Que retenez-vous des Assises internationales du journalisme de Tours (25 au 30 mars 2024), auxquelles vous participez aujourd’hui ? Comment allez-vous appliquer ce que vous avez appris pour couvrir avec CFI les prochains Jeux Olympiques et Paralympiques de Paris ?
Ces Assises m'ouvrent à de nouvelles idées, loin des stéréotypes et de l'actualité. Le public a est en demande d'angles nouveaux. Il a non seulement besoin de savoir qui a gagné, mais aussi ce qui s'est passé avant et après l'événement ainsi que dans les coulisses.
En résumé, ces Assises sont pour moi l'occasion de découvrir d'autres points de vue sur le journalisme sportif, forcément différents du mien. Grâce à mon carnet d'adresses, j'envisage ensuite de réaliser des reportages vidéo ou des articles pour CFI, non seulement sur des sportives marocaines, mais aussi sur des Algériennes, Irakiennes ou Égyptiennes aux Jeux Paralympiques.
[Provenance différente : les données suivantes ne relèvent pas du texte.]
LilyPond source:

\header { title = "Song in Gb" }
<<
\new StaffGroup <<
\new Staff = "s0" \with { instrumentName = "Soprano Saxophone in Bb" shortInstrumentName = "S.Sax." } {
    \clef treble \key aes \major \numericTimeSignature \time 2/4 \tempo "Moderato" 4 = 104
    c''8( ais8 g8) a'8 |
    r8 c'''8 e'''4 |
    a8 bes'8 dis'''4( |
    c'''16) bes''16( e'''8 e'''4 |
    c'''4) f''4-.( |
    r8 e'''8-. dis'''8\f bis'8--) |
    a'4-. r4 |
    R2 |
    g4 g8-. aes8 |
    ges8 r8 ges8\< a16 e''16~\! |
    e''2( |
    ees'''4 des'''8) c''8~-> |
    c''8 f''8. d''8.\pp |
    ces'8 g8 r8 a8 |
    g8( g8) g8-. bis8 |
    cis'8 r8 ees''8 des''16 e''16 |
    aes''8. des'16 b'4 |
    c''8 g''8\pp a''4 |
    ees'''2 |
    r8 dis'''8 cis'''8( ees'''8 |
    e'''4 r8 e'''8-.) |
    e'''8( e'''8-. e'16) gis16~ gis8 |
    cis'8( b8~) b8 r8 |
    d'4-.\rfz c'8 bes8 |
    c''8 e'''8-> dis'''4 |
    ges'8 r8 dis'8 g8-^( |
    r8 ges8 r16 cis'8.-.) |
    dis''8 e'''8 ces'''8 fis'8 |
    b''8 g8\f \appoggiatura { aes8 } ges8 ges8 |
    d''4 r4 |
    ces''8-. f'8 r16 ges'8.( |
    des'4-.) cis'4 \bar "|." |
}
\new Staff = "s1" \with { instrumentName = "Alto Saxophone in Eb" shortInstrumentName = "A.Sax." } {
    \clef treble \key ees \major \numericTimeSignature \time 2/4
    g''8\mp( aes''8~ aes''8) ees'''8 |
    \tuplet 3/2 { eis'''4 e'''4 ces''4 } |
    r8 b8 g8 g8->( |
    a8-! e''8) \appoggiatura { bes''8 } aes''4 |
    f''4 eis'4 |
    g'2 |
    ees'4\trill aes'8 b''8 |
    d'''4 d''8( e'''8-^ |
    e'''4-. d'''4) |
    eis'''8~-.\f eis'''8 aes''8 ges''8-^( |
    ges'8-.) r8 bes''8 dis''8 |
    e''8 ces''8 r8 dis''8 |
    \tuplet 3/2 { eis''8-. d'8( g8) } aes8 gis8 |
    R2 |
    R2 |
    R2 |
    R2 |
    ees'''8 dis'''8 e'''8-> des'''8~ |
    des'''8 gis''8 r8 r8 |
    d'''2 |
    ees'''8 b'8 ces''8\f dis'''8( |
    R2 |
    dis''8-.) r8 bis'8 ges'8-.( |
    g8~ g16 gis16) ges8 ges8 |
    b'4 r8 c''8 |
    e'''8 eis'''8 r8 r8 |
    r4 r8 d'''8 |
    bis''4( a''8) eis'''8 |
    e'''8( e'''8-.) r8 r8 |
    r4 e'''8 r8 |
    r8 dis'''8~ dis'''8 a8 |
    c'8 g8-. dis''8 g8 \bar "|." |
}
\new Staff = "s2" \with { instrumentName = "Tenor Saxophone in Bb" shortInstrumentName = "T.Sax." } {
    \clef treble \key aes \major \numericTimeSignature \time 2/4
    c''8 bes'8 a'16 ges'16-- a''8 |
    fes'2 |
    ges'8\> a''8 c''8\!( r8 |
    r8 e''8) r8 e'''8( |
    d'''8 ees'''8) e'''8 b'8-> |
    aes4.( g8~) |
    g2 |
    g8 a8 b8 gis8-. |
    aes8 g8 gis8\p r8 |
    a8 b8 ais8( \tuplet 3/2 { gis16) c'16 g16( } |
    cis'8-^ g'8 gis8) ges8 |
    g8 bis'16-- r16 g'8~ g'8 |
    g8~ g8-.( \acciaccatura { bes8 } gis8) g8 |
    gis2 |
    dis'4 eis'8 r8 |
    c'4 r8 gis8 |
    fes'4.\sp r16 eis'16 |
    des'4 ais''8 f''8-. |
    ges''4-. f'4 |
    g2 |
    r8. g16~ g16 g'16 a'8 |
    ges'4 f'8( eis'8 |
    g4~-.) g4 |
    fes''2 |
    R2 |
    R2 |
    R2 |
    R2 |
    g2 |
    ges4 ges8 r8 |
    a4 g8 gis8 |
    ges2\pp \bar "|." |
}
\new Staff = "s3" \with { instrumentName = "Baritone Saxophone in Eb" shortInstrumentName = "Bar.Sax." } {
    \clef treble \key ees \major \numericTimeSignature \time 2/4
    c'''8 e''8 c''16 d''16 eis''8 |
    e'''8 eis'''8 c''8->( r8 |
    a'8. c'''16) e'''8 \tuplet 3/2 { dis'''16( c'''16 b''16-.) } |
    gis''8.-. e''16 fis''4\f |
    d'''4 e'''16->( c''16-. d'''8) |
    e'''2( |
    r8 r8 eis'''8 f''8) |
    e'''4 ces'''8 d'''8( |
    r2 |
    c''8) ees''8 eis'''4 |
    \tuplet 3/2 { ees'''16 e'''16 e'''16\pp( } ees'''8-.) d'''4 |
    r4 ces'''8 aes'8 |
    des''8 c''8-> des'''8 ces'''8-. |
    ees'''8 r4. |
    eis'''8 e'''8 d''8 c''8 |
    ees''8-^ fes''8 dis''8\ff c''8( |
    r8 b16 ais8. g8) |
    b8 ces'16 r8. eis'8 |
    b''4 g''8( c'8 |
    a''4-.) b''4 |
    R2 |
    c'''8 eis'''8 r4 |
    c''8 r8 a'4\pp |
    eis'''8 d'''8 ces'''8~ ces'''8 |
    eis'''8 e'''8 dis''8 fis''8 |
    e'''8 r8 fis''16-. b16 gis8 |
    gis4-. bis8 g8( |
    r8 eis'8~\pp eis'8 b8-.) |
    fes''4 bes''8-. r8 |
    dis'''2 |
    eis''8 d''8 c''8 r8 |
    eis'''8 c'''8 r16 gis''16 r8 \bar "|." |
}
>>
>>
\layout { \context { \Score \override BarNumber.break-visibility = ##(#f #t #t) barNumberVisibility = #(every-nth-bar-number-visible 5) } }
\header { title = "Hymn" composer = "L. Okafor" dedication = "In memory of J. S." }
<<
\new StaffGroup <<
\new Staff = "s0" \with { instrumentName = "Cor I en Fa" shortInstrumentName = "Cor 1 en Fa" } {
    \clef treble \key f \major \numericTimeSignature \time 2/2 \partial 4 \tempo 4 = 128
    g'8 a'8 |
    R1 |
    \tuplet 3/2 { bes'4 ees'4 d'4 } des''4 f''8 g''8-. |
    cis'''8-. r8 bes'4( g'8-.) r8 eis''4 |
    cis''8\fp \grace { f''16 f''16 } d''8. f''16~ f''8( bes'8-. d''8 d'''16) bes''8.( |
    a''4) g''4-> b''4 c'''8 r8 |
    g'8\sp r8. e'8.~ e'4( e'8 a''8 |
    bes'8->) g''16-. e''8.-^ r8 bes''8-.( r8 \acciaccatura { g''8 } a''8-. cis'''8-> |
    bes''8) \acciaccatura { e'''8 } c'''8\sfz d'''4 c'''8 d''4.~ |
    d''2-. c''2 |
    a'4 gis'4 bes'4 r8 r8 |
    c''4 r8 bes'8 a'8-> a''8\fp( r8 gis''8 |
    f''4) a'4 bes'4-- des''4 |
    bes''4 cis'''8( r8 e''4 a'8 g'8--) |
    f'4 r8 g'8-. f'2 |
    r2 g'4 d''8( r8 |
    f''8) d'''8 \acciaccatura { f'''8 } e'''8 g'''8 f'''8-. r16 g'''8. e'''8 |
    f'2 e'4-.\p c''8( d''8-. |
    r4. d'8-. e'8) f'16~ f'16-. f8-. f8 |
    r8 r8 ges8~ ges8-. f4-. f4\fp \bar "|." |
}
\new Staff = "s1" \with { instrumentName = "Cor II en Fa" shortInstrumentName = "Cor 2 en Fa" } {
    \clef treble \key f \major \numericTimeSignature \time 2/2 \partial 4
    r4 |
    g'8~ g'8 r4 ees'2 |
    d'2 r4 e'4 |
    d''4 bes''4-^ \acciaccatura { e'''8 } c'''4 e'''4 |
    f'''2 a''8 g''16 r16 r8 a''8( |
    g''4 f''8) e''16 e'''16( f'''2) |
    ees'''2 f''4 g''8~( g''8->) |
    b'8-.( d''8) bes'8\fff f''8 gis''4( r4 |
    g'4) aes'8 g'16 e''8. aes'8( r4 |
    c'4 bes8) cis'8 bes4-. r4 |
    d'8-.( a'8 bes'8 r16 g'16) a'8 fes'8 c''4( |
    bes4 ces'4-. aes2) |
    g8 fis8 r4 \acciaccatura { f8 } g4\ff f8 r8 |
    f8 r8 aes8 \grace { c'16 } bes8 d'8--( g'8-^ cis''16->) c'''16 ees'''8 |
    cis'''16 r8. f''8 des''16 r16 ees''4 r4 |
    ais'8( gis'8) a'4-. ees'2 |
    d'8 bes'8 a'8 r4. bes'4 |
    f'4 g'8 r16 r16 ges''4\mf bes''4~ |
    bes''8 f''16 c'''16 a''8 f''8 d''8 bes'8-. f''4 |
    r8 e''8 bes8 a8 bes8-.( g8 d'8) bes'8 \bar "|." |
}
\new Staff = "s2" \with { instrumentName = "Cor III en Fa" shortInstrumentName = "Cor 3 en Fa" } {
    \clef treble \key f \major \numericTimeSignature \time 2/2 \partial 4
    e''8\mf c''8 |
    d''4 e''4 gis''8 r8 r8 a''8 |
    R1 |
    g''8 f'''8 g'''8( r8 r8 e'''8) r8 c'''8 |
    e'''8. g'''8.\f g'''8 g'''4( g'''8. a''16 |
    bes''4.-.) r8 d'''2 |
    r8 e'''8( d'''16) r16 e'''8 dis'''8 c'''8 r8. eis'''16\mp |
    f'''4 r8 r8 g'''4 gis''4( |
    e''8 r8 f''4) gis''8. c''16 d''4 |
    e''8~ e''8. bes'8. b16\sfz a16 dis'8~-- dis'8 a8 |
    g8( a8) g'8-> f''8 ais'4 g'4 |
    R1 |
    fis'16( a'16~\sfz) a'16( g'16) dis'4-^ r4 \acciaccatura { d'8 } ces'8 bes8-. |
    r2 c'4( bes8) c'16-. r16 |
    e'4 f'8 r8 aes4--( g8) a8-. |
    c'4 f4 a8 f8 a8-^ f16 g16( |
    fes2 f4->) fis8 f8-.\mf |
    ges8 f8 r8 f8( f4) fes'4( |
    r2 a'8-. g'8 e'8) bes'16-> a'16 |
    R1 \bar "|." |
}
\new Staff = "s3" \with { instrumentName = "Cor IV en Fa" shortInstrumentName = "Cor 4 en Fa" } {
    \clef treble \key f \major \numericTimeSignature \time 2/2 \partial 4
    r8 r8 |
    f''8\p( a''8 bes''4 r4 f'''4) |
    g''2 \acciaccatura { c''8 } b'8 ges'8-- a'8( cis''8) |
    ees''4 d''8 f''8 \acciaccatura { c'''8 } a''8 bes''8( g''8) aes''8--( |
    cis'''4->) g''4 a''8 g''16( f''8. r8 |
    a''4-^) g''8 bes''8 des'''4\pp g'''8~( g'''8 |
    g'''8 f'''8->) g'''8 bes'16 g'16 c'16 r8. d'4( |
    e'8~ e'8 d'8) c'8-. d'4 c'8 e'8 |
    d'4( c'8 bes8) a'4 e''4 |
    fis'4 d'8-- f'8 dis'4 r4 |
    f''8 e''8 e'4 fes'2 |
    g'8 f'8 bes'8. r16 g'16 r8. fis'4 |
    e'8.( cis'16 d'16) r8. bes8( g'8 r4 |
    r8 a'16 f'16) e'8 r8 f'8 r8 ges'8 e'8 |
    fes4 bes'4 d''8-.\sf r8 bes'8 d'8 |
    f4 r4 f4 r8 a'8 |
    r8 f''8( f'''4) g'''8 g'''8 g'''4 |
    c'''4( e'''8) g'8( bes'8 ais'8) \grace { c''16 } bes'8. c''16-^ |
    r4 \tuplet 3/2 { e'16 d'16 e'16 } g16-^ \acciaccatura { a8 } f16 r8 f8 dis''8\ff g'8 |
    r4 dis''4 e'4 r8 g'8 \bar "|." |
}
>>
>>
Dans la région Ména, certains pensent que les personnes handicapées ne peuvent pas faire ceci ou cela. Moi, je suis au contraire persuadé qu'elles peuvent faire beaucoup de choses, comme gagner des médailles, davantage même que les sportifs dits "valides" !
Par mes productions, je vais aussi essayer de promouvoir l'égalité de traitement médiatique entre sportives de la région Ména et celles d'Europe par exemple. C'est le moment de changer un petit peu les choses.